They do this for life science companies. An example lender is oxford. Not tech.

 

Yes they could. Various funds and banks exists specifically to serve this sector (my bank works alongside them on some syndicated deals when they branch into the levfin sector). It would likely be a loan with a rate significantly above prime and several forms of restrictions /covenants and major liens on all assets for the lenders. Likely a loan with multiple tranches tied into milestones, but unitranche loans are definitely possible too. Tranches could be backed out of the process at the cost of higher rates and stricter covenants. Will DEFINITELY need to sweeten the deal with warrants for the banks that exercise at a liquidity event.

It is not easy to get this amount of money in debt, but given the company is supported by a strong investor syndicate, has a clearish path moving forward, and generally doesn't suck, raising early stage/venture debt financing isn't impossible.

The real question is how much debt you would want to raise? Most venture focused lenders don't necessarily like to come in and overleverage a company on their first loan, but some very expensive and aggressive debt funds might bite at this. This also wouldn't necessarily be a leveraged loan because the company isnt raising more debt and there isn't really much to leverage. However, the size of the loan could considerably raise the company's leverage ratios.

In my opinion, it seems like a very interesting space and is something I am interested in learning more about when it comes time to exit.

Dayman?
 

Regarding liens on assets, I mean like various fixed assets like office space and equipment can be claimed in a default. Also for life sciences companies, higher risk lenders sometimes like to go after IP.

Dayman?
 

I worked for one of the major tech-focused banks (SVB, Square 1, etc.) and we did senior secured financing for pre-revenue SaaS-based software companies all the time.
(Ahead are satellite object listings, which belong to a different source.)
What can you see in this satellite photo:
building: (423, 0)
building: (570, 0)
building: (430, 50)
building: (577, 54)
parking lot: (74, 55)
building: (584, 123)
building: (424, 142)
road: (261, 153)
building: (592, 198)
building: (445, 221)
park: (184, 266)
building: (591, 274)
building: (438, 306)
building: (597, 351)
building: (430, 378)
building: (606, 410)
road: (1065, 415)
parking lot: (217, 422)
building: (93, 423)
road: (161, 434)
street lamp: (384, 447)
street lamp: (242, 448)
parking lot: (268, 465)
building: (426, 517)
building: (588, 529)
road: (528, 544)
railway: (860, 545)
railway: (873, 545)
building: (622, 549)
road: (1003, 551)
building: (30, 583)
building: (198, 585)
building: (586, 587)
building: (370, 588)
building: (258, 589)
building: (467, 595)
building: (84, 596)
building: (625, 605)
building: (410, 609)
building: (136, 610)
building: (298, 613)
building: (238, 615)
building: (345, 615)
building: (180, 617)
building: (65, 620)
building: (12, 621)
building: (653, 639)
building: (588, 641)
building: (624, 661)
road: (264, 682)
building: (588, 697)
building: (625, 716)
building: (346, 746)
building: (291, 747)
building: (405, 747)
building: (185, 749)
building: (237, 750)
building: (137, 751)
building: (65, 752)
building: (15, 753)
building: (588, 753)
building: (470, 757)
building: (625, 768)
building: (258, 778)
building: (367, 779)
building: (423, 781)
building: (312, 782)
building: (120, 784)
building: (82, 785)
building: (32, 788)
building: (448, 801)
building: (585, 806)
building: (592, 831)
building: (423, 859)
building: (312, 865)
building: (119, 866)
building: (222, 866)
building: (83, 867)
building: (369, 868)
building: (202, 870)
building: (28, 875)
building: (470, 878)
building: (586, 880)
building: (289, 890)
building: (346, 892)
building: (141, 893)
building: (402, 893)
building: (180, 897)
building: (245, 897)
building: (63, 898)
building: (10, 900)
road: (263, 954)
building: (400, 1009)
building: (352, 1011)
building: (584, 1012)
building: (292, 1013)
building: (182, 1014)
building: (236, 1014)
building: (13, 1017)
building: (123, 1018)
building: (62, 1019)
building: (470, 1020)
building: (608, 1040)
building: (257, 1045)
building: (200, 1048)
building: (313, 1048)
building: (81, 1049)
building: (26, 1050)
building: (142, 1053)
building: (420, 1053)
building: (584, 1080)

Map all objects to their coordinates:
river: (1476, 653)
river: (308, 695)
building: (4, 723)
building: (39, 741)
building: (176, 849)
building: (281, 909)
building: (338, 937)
The analysis is primarily based on "remaining months net cash." That is, the amount of net cash that is remaining before debt exceeds total cash on hand (a pre-revenue start-up will be burning through their cash on hand). The maturity of the credit facility will be before debt is expected to exceed cash. We had a strong relationship with the VC firms that sponsor these companies, and would maintain regular dialogue with them regarding their fund and their plans to fund another round, so that the "RMNC" is effectively restarted.